**TEXT**
★ ★ ★ ★
Objective: To assess the prevalence, risk factors, and long-term outcome of uveitis in patients with juvenile idiopathic arthritis (JIA).
Methods: An inception cohort of all 1,081 patients diagnosed as having JIA at a single tertiary care center was established. A questionnaire and followup telephone calls were used to confirm the diagnosis of uveitis. Ophthalmologists' records of patients with uveitis were collected. Kaplan-Meier and Cox regression analyses were used to assess risk factors for developing uveitis and for complications of uveitis.
★ ★ ★ ★
**WORK INSTRUCTION 1**
According to the uveitis study text, how many patients were in the inception cohort?
**WORK INSTRUCTION 2**
Please write the next part of the uveitis study text, picking up right after its Methods section.
The material is separate from the uveitis study text and has no connection to it.

**INFORMATION PROVIDED**
★ ★ ★ ★
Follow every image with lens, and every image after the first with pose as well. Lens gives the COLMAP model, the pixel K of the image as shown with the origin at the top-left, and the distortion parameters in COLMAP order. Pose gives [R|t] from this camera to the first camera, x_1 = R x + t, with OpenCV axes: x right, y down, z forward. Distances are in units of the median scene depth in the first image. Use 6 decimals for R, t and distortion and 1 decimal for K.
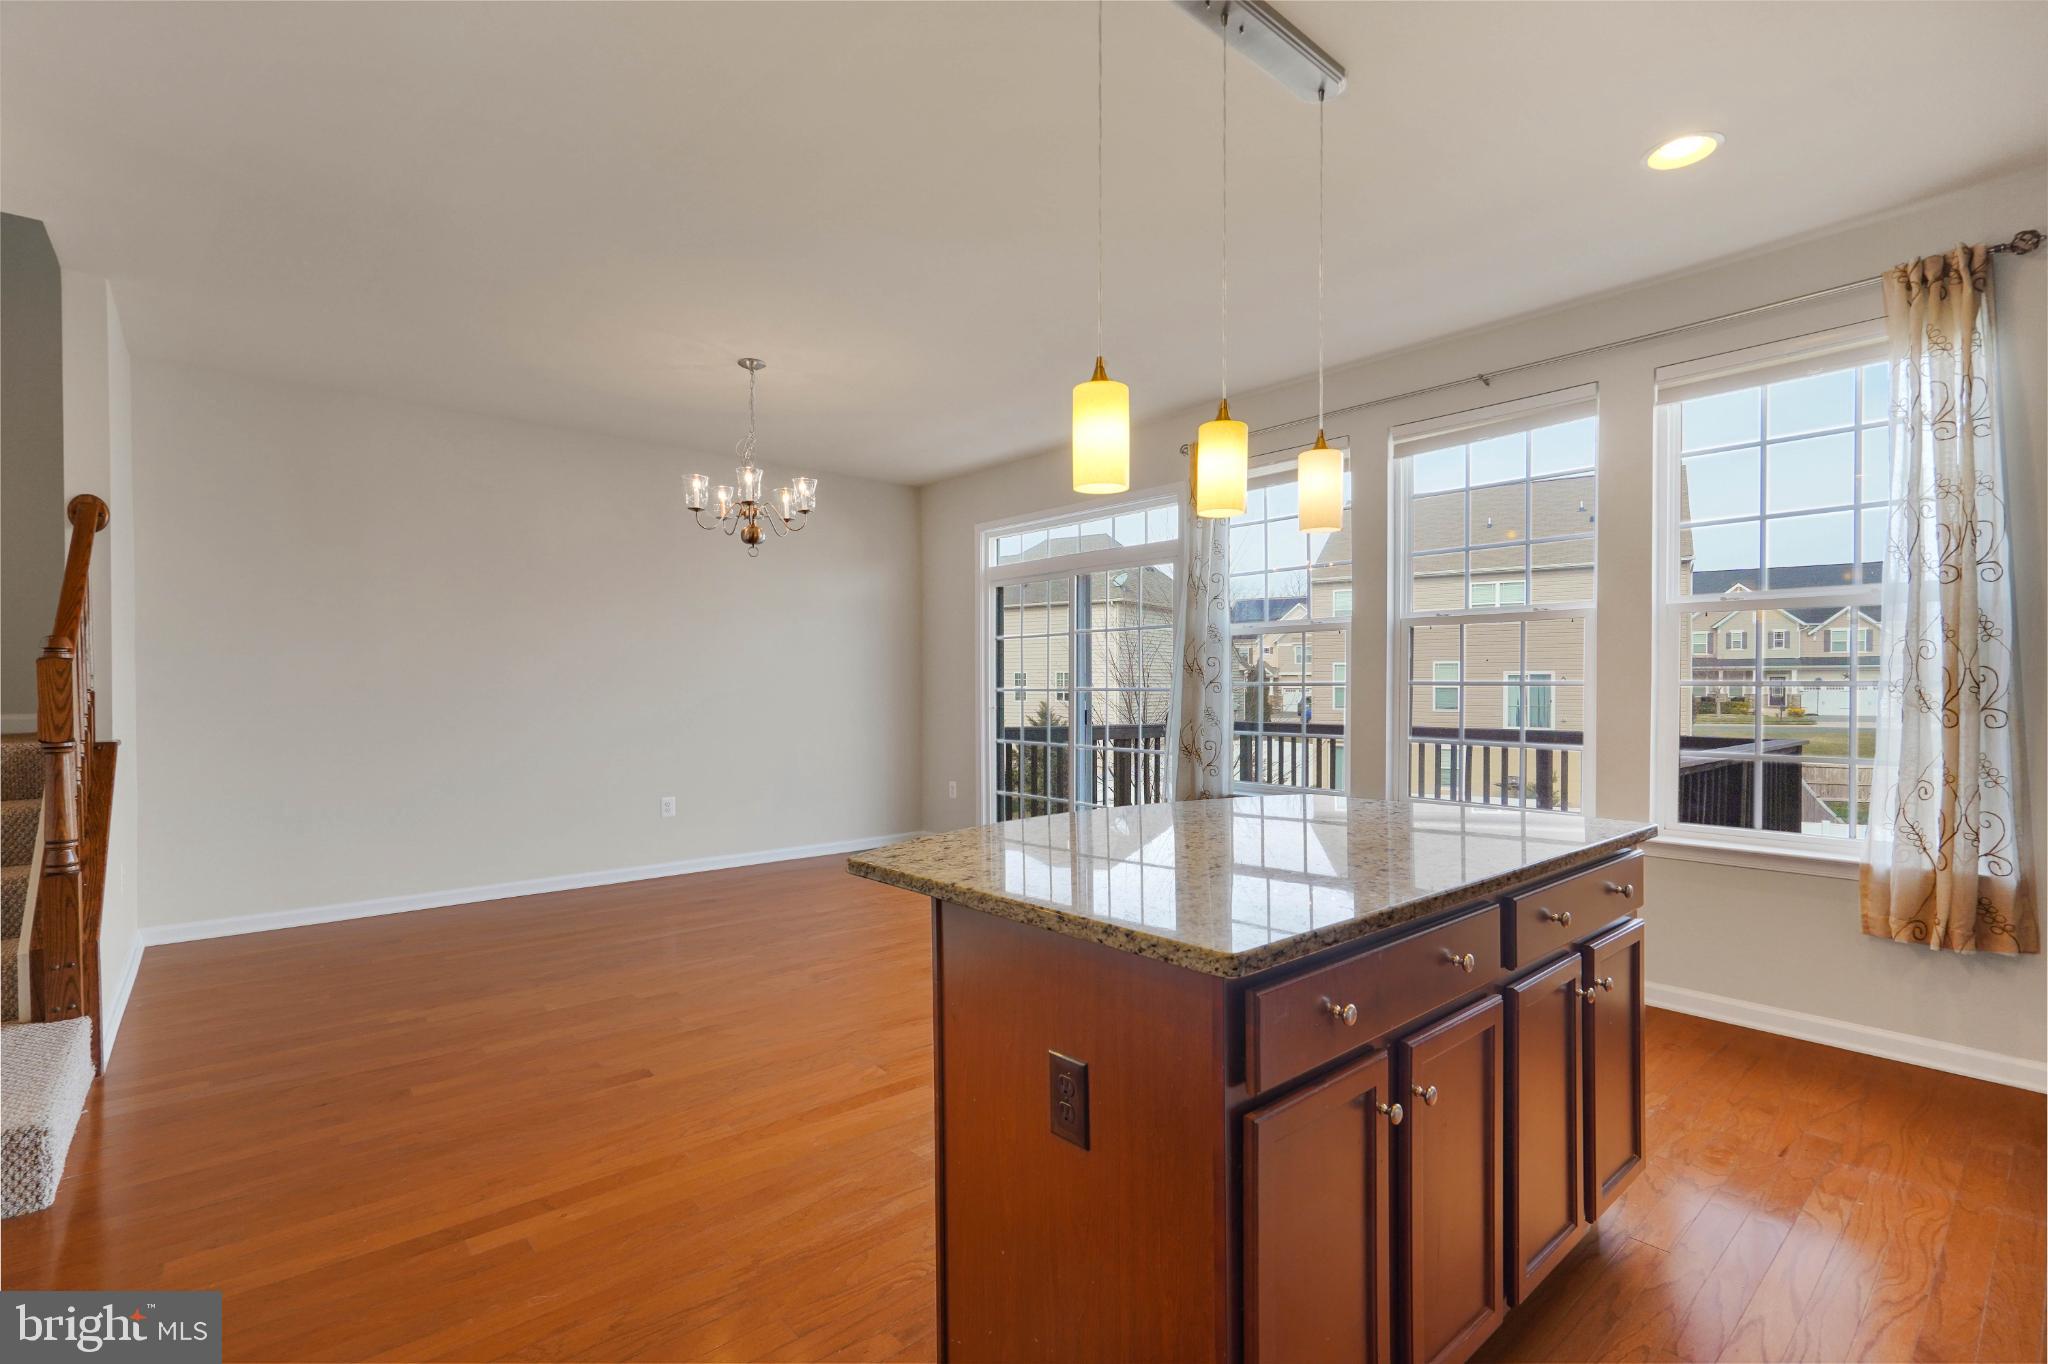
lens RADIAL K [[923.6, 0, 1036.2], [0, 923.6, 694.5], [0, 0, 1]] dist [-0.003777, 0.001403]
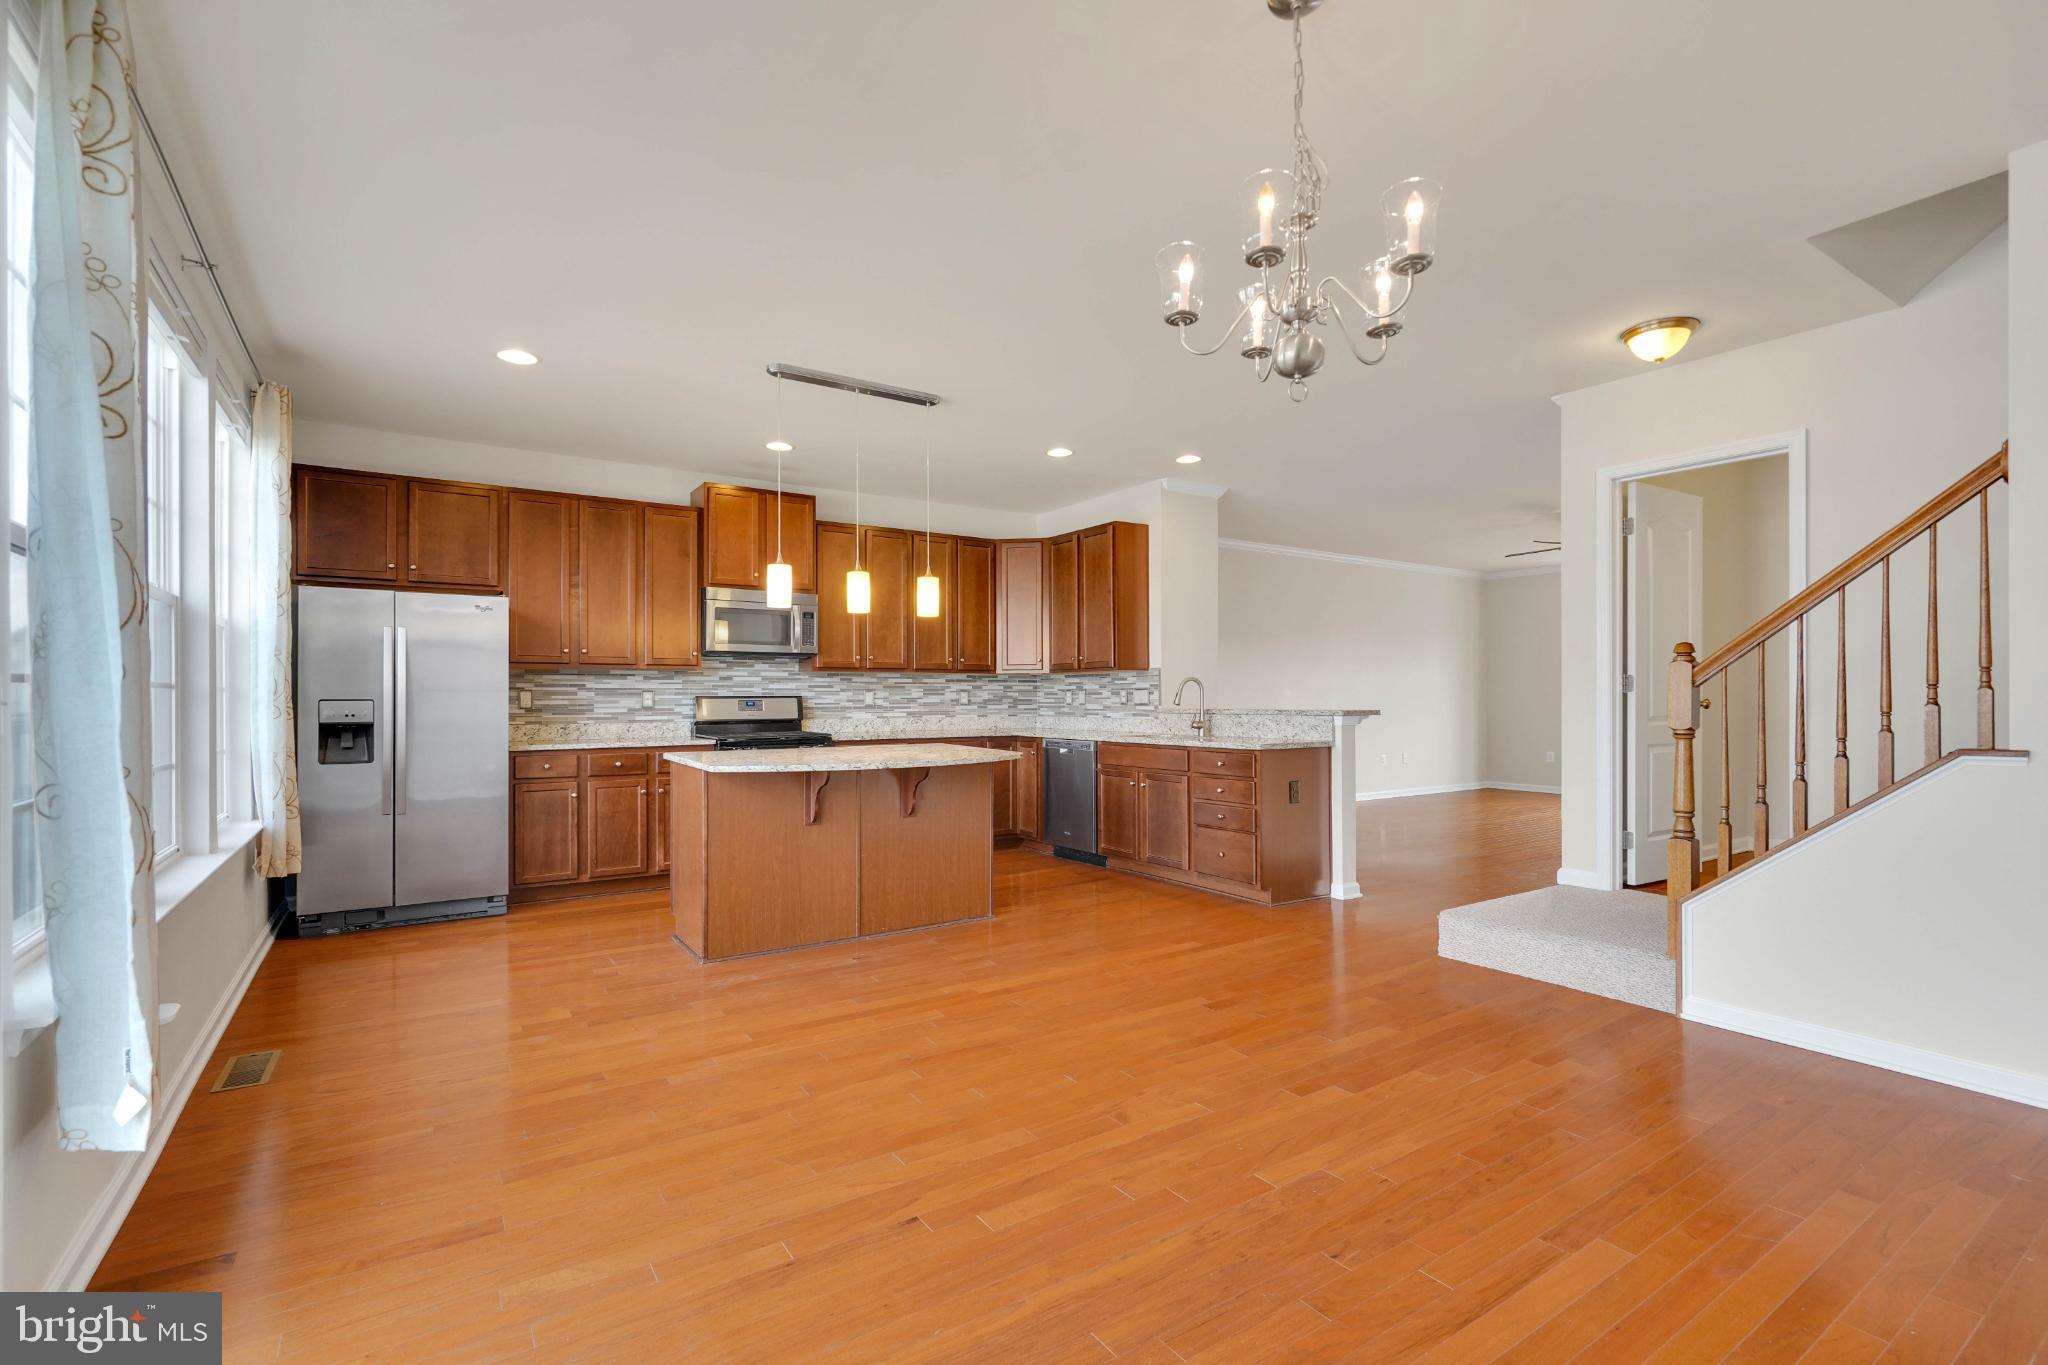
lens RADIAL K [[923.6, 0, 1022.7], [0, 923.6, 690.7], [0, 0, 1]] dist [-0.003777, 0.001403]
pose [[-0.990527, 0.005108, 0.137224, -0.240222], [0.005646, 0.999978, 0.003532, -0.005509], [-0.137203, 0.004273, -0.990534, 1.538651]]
★ ★ ★ ★
**TASK ANSWER 1**
1,081 patients diagnosed with JIA.

**TASK ANSWER 2**
Results: After a mean followup time of 6.9 years, 142 of 1,081 patients (13.1%) had developed uveitis. Risk factors were young age at diagnosis, female sex, antinuclear antibody positivity, and the subtype of JIA. The relative contribution of these risk factors was different for the different subtypes of JIA. Until the end of the study, uveitis complications had developed in 53 of 142 patients with uveitis (37.3%; 4.9% of the total cohort). Only 16 of 175 involved eyes (9.1%) in 14 of 108 patients (13%; 1.3% of the total cohort) for whom ophthalmology reports were available had best corrected visual acuity less than 20/40 (mean followup time for uveitis of 6.3 years). Abnormal vision was associated with synechiae or cataract.
Conclusion: Risk factors for developing uveitis were different among subtypes of JIA. The long-term outcome of JIA-associated uveitis in our cohort was excellent despite the high rate of complications.